Tayinde en çok dikkate aldığı konu; ehliyet, ilim, takva ve Salih ameldi. O, devlete sadıkane hizmet verecek idarecilere görev verdi. Böylece hilafet müessesesi taze kanla takviye edilmiş ve dört halife devrindeki canlılığına kavuşmuştur.

Emevî ileri gelenleriyle Ömer arasında söyle bir tartışma geçer:

Ömer onların “Bize görev ver” tekliflerine, “İsterseniz her birinizi asker yapayım.” cevabını verir.

Emeviler:“Ne diye yapamayacağımız bir şeyi bize teklif ediyorsun?” diye söylenip, “Akraba değil miyiz? Bizim de bir hakkımız yok mu?” diye diretince Ömer:

“Benim için bu konuda, sizinle en uzak bir Müslüman arasında hiçbir fark yoktur.” diyerek bu konuda tavrını koydu.

Ömer halifeliği alır almaz Yezid bin Muhalleb ‘e bir mektup yazarak ondan sadakat yemini yapmasını istedi. Bunun için yerine maiyetinden uygun birini Horasan’a vali yardımcısı olarak bırakarak Şam’a gelmesini emretti. Yezid Horasan’ı kendi oğlu Mukhallad’ın idaresine bırakarak yola çıktı . Şam’a varınca tutuklandı. Tutuklu olarak Ömer’in huzuruna getirildi. Yezit, Gürgan’da askeri seferler yapmakta iken İslam hukukuna uymayan şekilde ganimet toplamakla suçlanmaktaydı. Makkalad babasının tutuklu olduğu haberini alınca hızla Şam’a gelip Ömer’in huzuruna çıktı ama bu görüşmeden birkaç gün sonra Mukhallad hastalandı ve öldü. Yezid bin Muhallab hapis tutulmaya devam edildi; ancak 720 de Ömer’in vefatından sonra hapis edildiği zindandan kaçmayı başardı.

→ **Sorular ve Görevler**
- 1) Ömer'in yönetimini anlatan metinden "Emevî ileri gelenleriyle" ifadesinden "konuda tavrını koydu." ifadesine kadar olan kısmı hiç değiştirmeden geri verin.
- 2) Ömer'in yönetimini anlatan metne göre Ömer, tayin yaparken en çok hangi konuları dikkate alıyordu?
- 3) Ömer'in yönetimini anlatan metinde "Tayinde en çok dikkate aldığı konu" diye başlayan paragrafı, ana bilgilerini koruyarak madde listesine dönüştürün.

→ **Kayıtlı Bilgiler**

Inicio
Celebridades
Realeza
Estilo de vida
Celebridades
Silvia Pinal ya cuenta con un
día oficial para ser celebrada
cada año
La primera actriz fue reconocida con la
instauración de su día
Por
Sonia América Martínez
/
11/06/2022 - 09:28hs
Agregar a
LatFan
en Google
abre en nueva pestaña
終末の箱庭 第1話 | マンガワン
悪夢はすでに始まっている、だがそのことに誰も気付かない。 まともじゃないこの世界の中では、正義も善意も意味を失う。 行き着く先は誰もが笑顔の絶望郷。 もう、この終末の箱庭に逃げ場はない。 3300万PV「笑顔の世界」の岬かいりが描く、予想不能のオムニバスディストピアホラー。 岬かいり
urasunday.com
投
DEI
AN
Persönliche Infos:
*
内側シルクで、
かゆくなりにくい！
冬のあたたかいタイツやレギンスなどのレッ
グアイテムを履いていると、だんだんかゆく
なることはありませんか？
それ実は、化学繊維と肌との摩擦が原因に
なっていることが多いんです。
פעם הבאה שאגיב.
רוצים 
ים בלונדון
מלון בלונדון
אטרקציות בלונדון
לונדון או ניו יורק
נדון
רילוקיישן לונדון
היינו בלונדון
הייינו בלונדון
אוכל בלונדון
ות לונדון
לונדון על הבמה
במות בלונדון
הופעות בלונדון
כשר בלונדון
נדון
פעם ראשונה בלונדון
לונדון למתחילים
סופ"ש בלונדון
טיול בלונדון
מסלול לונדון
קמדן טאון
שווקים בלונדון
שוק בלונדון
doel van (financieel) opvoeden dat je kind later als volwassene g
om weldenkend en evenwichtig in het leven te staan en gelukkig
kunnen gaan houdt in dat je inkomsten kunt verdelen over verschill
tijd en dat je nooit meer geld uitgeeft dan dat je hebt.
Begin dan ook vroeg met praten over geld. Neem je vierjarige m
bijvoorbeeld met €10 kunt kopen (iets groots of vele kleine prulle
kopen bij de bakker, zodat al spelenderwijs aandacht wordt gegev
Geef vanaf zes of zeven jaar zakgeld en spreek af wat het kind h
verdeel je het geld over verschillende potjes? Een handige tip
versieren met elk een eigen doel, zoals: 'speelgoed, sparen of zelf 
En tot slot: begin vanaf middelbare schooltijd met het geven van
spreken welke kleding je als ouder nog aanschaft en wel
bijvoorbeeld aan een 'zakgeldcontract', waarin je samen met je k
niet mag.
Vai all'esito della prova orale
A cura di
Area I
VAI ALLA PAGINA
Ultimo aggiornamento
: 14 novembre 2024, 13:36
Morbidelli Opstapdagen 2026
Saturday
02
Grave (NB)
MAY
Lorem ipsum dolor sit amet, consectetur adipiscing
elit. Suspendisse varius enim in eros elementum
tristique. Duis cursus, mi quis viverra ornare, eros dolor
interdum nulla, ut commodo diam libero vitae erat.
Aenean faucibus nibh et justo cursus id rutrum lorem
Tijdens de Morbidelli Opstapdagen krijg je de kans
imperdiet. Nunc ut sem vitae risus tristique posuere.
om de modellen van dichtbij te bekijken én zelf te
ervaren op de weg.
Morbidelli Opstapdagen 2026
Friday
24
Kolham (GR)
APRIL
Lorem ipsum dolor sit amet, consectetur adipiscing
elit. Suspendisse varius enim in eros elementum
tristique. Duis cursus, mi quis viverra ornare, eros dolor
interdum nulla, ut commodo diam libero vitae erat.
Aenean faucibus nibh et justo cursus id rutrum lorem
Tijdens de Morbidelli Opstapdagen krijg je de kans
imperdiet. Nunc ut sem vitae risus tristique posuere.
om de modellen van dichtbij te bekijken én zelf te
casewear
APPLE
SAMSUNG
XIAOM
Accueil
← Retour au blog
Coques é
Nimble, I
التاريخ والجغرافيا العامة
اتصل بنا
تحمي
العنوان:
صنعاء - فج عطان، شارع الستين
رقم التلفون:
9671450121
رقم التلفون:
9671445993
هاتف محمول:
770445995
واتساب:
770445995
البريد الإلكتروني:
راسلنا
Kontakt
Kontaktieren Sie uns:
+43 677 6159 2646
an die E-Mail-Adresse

→ **Görevlere Göre Cevaplar**
- 1)
Emevî ileri gelenleriyle Ömer arasında söyle bir tartışma geçer:

Ömer onların “Bize görev ver” tekliflerine, “İsterseniz her birinizi asker yapayım.” cevabını verir.

Emeviler:“Ne diye yapamayacağımız bir şeyi bize teklif ediyorsun?” diye söylenip, “Akraba değil miyiz? Bizim de bir hakkımız yok mu?” diye diretince Ömer:

“Benim için bu konuda, sizinle en uzak bir Müslüman arasında hiçbir fark yoktur.” diyerek bu konuda tavrını koydu.

- 2) Ehliyet, ilim, takva ve salih amel.

- 3)
- Ömer, atamalarda en çok ehliyete, ilme, takvaya ve salih amele baktı.
- Devlete sadakatle hizmet edecek idarecilere görev verdi.
- Bu sayede hilafet müessesesi taze kanla güçlendi ve dört halife devrindeki canlılığına kavuştu.